6 Distribution Days: What I Do Now (A Step-by-Step Protocol)

Track. Study. Wait. Strike.
English อ่านภาษาไทย (Thai)

As of June 17, 2026 the Nasdaq has six distribution days. The IBD count flipped to "Market in Correction." This is what that means, and exactly what I do next.

Most articles explain what a distribution day is. This one explains what I actually do when the count hits six. Those are different questions.

What "six distribution days" is telling you

Each distribution day is a session where the index closes down on higher volume than the previous day. One or two of those is noise — even strong markets have down days. Six in a rolling 25-session window is a pattern.

The message is institutional. These are not retail investors. When six sessions show heavy volume on declining prices, the only plausible explanation is that large participants — mutual funds, pension funds, hedge funds — are reducing exposure. They do not move markets in a single panic session; they distribute slowly over weeks, selling into rallies, which is why the signal is a count rather than a single event.

By the time you have six distribution days, you have evidence of persistent institutional selling, not a one-day flinch.

The Nasdaq is now in that state.

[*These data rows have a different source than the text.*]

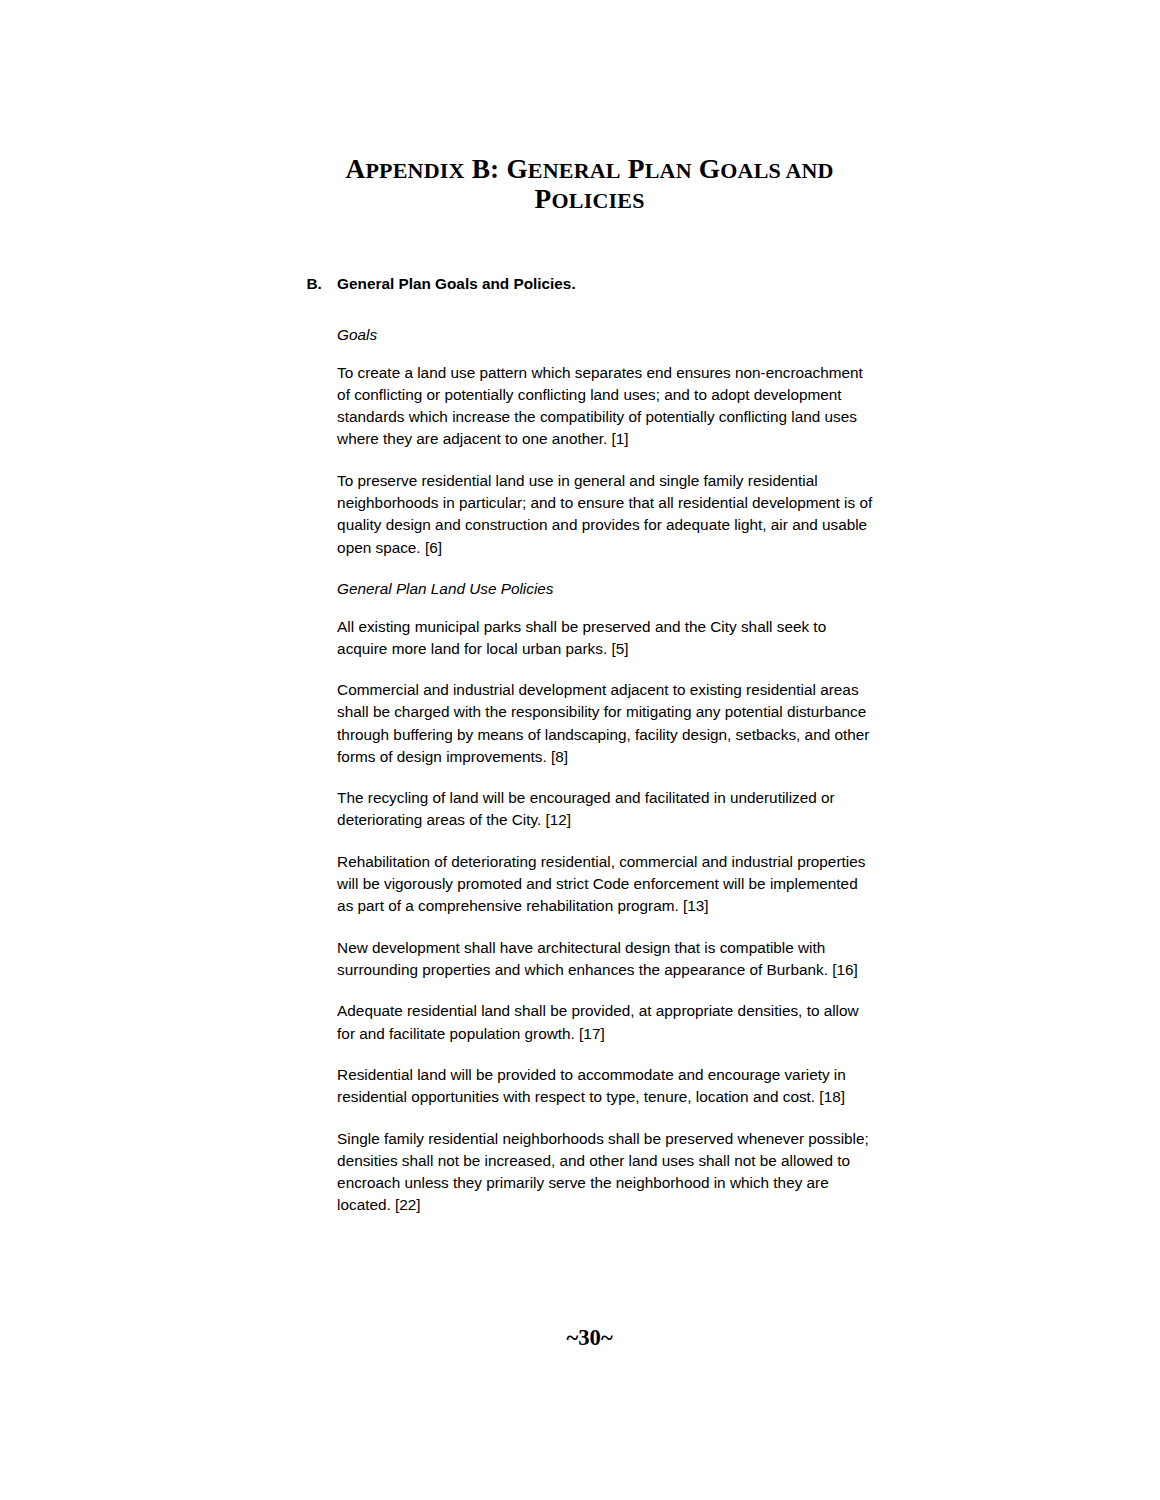APPENDIX B: GENERAL PLAN GOALS AND POLICIES
B. General Plan Goals and Policies.
Goals
To create a land use pattern which separates end ensures non-encroachment of conflicting or potentially conflicting land uses; and to adopt development standards which increase the compatibility of potentially conflicting land uses where they are adjacent to one another. [1]
To preserve residential land use in general and single family residential neighborhoods in particular; and to ensure that all residential development is of quality design and construction and provides for adequate light, air and usable open space. [6]
General Plan Land Use Policies
All existing municipal parks shall be preserved and the City shall seek to acquire more land for local urban parks. [5]
Commercial and industrial development adjacent to existing residential areas shall be charged with the responsibility for mitigating any potential disturbance through buffering by means of landscaping, facility design, setbacks, and other forms of design improvements. [8]
The recycling of land will be encouraged and facilitated in underutilized or deteriorating areas of the City. [12]
Rehabilitation of deteriorating residential, commercial and industrial properties will be vigorously promoted and strict Code enforcement will be implemented as part of a comprehensive rehabilitation program. [13]
New development shall have architectural design that is compatible with surrounding properties and which enhances the appearance of Burbank. [16]
Adequate residential land shall be provided, at appropriate densities, to allow for and facilitate population growth. [17]
Residential land will be provided to accommodate and encourage variety in residential opportunities with respect to type, tenure, location and cost. [18]
Single family residential neighborhoods shall be preserved whenever possible; densities shall not be increased, and other land uses shall not be allowed to encroach unless they primarily serve the neighborhood in which they are located. [22]
~30~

The index is below its 21-day EMA. The rally that started on the Iran deal (Monday June 15) has been reversed twice — the Warsh Fed statement on June 17 was the trigger, but the setup was already in place.

My protocol

Step 1: No new buys.

This is the most important rule and the easiest to execute. Any new position I was considering — wait. Not because the setup is bad, but because breakout success rates in Market Correction state are materially lower. The data from my own 20-year backtest (Thai system) shows the Correction state has a −4.87% average per trade. The US system shows +0.49R in corrections but that's a US-specific finding — in Thai data, corrections are a genuine dead zone.

New buys are frozen until the count drops to 4 or lower, or until a valid Follow-Through Day confirms a new uptrend.

Step 2: Raise all stops toward 7-8%.

My locked system uses an 8% initial stop for new entries. For existing open positions, I bring existing looser stops tighter — to within 7-8% of current price if they were set wider. This is not panic. This is adjusting for the reality that market support is weaker.

Specifically for my Thai positions: - AMATA id=1 (MA21 trail at 24.89) — already tight, keep as-is - AMATA id=2 (stop 19.70) — stock at 27.00, stop is 27% away — too far for a correction state. I make a mental note to be alert on any gap below 25.00

Step 3: Trim extended positions.

Any position up 20-25% from entry in a correction state is a candidate for a partial trim. Not a full exit — if the stock is acting well, let it run — but removing some risk. The market is telling you it needs to prove itself again.

Step 4: Watch the leaders, not the index.

Here is the counterintuitive part: what happens to the strongest stocks tells you more than what happens to the index. If your leaders are holding above their 21-day EMA while the index is below theirs — that is a healthy sign. If your leaders are breaking below their 50-day lines — that is a genuine distribution signal that tells you the damage is spreading.

Currently: AMATA is still well above its moving averages. That is what you want to see in a correction — leaders holding.

Step 5: Know the recovery criteria.

A Follow-Through Day requires: - A rally attempt (the index starts rising after hitting a low) - On or after Day 4 of that rally, the Nasdaq gains 1.7%+ on higher volume than the previous session - No requirement about reaching new highs — just: strong day, strong volume, at least 4 sessions into the attempt

That resets the distribution count and signals institutional buying is returning. That is when I resume new buys.

What the locked system already does

My Thai trading system has a hard rule: entries are only allowed in Confirmed Uptrend. This is not a discretionary judgment — it is built into the scanner. On a Market in Correction reading, scan_live_recommendations.py suppresses all buy signals. No signals appear, so no temptation.

The system was designed with this gate after validating on 20 years of Thai data that Correction entries average −4.87% — the worst of the three states. The gate costs you some valid breakouts that would work. But it eliminates a lot of grinding losses and forced 8% stops in bad conditions.

You do not need discipline to follow a rule that is automated. That is the point.

The levels to watch

For the Nasdaq recovering: - 26,000 — first support; currently being tested - 21-day EMA — must reclaim and hold for 2+ sessions - Prior week high (~26,500) — clearing this with volume would be the setup for a Follow-Through Day

For the 10-year yield — the rate-hike catalyst: - Currently at 4.43% and rising - If it approaches 4.60-4.70%, expect renewed selling pressure in growth stocks - A rate hike in December is now priced at 80%+ probability; the market will need weeks to fully digest that

The distribution phase is not the end. Six distribution days in the Nasdaq is a caution signal, not a sell-everything signal. The S&P 500 is handling it better than the Nasdaq. The RSP (equal-weight S&P) is still in decent shape. Individual leaders like AMATA are still above their key moving averages.

This is a time to be careful, not a time to be scared.


Data source: IBD market-condition state machine. Thai system stats from 799 paper trades, 2006–2026 walk-forward test. Position sizes, stops, and levels are from the author's live paper trading record.